Compito da svolgere
Elenca tutti gli anni in cui i Bulls vinsero il campionato secondo il testo da leggere.

Testo da leggere
● ● ● ● ● ● ●

La struttura di The Last Dance è un po’ complicata, segue simultaneamente due linee temporali che alla fine vanno a unirsi, la prima è l’intero periodo dell’ascesa e del dominio dei Bulls, dal draft di Jordan nel 1984 fino alle sei stagioni di campionato: una tripletta nel 1991, 1992 e 1993; un’altra nel 1996, 1997 e 1998. La seconda linea temporale è un esame molto più approfondito di quell’ultima stagione vincente, correva l’anno 1997-98 in cui, nonostante i cinque campionati vinti alle spalle, il futuro di Jordan, dell’allenatore Phil Jackson e del sottopagato secondo uomo Scottie Pippen erano incerti. Il documentario spiega che nel 1997-98 i Bulls e Jordan permisero ad una troupe cinematografica di seguirli in ogni momento (o quasi), per questo motivo il repertorio di immagini è davvero abbondante, fondamentale per rendere la docuserie davvero interessante.

● ● ● ● ● ● ●

Dati mostrati

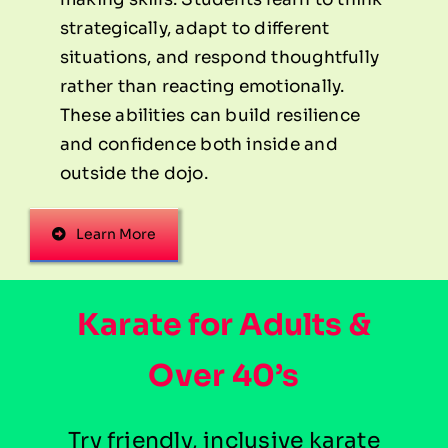
strategically, adapt to different
situations, and respond thoughtfully
rather than reacting emotionally.
These abilities can build resilience
and confidence both inside and
outside the dojo.
Learn More
Karate for Adults &
Over 40’s
Try friendly, inclusive karate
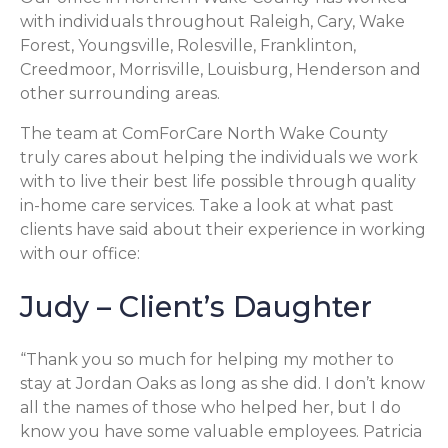
with individuals throughout Raleigh, Cary, Wake
Forest, Youngsville, Rolesville, Franklinton,
Creedmoor, Morrisville, Louisburg, Henderson and
other surrounding areas.
The team at ComForCare North Wake County
truly cares about helping the individuals we work
with to live their best life possible through quality
in-home care services. Take a look at what past
clients have said about their experience in working
with our office:
Judy – Client’s Daughter
“Thank you so much for helping my mother to
stay at Jordan Oaks as long as she did. I don’t know
all the names of those who helped her, but I do
know you have some valuable employees. Patricia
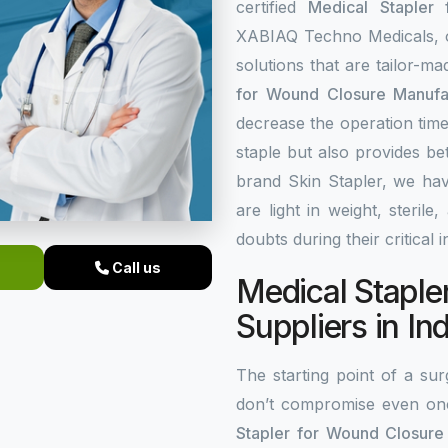
certified
Medical Stapler
XABIAQ Techno Medicals, of
solutions that are tailor-m
for Wound Closure Manufac
decrease the operation time
staple but also provides be
brand Skin Stapler, we hav
are light in weight, steri
doubts during their critical 
Call us
Medical Staple
Suppliers in In
The starting point of a surg
don’t compromise even on
Stapler for Wound Closure 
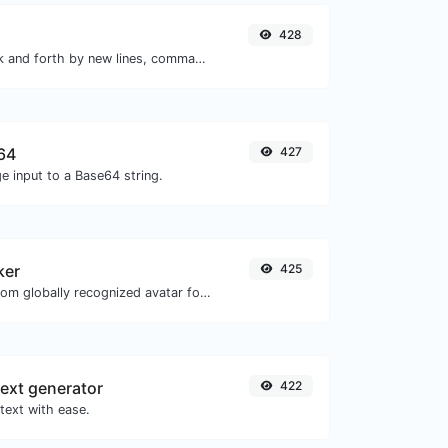
428
Separate text back and forth by new lines, commas, dots...etc.
64
427
e input to a Base64 string.
ker
425
Get the gravatar.com globally recognized avatar for any email.
ext generator
422
text with ease.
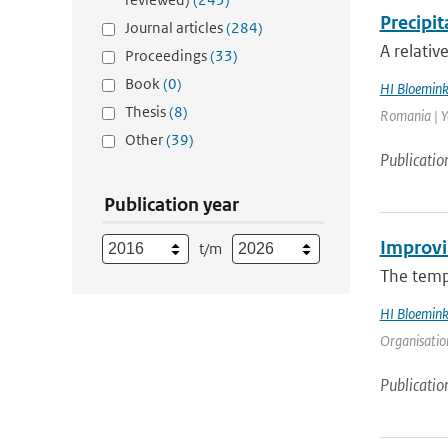
Precipi
Journal articles
(284)
A relativ
Proceedings
(33)
Book
(0)
HI Bloemin
Thesis
(8)
Romania | Ye
Other
(39)
Publicatio
Publication year
Improvi
t/m
The tempe
HI Bloemin
Organisation
Publicatio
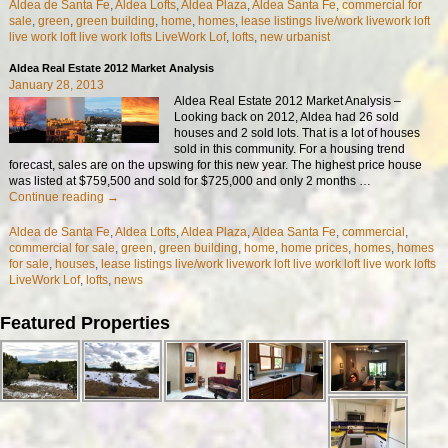
Aldea de Santa Fe
,
Aldea Lofts
,
Aldea Plaza
,
Aldea Santa Fe
,
commercial for
sale
,
green
,
green building
,
home
,
homes
,
lease listings live/work livework loft
live work loft live work lofts LiveWork Lof
,
lofts
,
new urbanist
Aldea Real Estate 2012 Market Analysis
January 28, 2013
Aldea Real Estate 2012 Market Analysis –
Looking back on 2012, Aldea had 26 sold
houses and 2 sold lots. That is a lot of houses
sold in this community. For a housing trend
forecast, sales are on the upswing for this new year. The highest price house
was listed at $759,500 and sold for $725,000 and only 2 months
…
Continue reading →
Aldea de Santa Fe
,
Aldea Lofts
,
Aldea Plaza
,
Aldea Santa Fe
,
commercial
,
commercial for sale
,
green
,
green building
,
home
,
home prices
,
homes
,
homes
for sale
,
houses
,
lease listings live/work livework loft live work loft live work lofts
LiveWork Lof
,
lofts
,
news
Featured Properties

● ● ● ● ● ● ●

Soluzione
1991, 1992, 1993, 1996, 1997, 1998